**Exercise objective**
Beneath this instruction is a listing; print exactly the lines in it starting at the line that contains "left elbow: (425, 541)" and going through the line that contains "right shoulder: (92, 179)".

%%

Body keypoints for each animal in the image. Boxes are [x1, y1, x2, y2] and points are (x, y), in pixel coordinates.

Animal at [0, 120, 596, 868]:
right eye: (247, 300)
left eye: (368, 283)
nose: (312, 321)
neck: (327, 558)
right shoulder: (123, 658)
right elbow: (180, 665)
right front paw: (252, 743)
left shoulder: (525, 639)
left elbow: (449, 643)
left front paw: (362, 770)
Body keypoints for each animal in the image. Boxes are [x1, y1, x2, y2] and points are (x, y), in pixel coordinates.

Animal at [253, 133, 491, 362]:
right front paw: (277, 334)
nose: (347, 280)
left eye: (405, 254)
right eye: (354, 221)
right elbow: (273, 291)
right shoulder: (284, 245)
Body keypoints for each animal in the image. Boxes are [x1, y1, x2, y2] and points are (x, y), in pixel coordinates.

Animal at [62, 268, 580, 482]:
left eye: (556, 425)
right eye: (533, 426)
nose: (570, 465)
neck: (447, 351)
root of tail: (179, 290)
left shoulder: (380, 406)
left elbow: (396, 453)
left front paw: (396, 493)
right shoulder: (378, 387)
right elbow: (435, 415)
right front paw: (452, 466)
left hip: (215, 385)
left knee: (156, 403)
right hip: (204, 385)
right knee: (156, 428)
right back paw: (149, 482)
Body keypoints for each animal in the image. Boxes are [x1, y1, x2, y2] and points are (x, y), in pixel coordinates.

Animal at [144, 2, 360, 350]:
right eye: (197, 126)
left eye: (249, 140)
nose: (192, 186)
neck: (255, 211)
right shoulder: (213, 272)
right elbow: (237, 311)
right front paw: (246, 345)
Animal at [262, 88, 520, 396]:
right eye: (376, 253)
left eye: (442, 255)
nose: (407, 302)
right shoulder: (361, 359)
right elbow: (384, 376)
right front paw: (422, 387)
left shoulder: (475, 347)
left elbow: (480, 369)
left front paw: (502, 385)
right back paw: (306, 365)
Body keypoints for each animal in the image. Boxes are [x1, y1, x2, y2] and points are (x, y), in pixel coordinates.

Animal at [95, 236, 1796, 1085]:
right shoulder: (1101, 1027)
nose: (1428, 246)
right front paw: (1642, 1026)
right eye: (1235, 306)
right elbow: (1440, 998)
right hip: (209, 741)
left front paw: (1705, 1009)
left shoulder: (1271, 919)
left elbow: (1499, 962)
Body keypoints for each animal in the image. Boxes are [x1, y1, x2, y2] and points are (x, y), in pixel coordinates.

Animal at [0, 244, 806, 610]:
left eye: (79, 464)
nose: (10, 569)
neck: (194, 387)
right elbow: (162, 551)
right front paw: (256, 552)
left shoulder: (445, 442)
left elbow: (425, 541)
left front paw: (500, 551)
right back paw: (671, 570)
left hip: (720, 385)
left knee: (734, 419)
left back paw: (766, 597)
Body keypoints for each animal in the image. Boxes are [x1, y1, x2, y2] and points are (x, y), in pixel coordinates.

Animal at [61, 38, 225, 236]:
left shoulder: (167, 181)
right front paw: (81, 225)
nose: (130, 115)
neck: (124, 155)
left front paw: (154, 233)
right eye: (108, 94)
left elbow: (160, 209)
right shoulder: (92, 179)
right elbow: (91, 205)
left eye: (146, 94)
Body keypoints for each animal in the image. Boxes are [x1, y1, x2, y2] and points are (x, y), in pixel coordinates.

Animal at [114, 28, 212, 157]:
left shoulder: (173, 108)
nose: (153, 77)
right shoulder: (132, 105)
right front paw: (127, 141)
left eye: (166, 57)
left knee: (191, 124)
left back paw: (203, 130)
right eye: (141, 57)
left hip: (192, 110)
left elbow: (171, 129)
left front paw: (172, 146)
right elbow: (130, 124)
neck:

%%

**Reply to the exercise**
left elbow: (425, 541)
left front paw: (500, 551)
right back paw: (671, 570)
left hip: (720, 385)
left knee: (734, 419)
left back paw: (766, 597)
Body keypoints for each animal in the image. Boxes are [x1, y1, x2, y2] and points are (x, y), in pixel coordinates.

Animal at [61, 38, 225, 236]:
left shoulder: (167, 181)
right front paw: (81, 225)
nose: (130, 115)
neck: (124, 155)
left front paw: (154, 233)
right eye: (108, 94)
left elbow: (160, 209)
right shoulder: (92, 179)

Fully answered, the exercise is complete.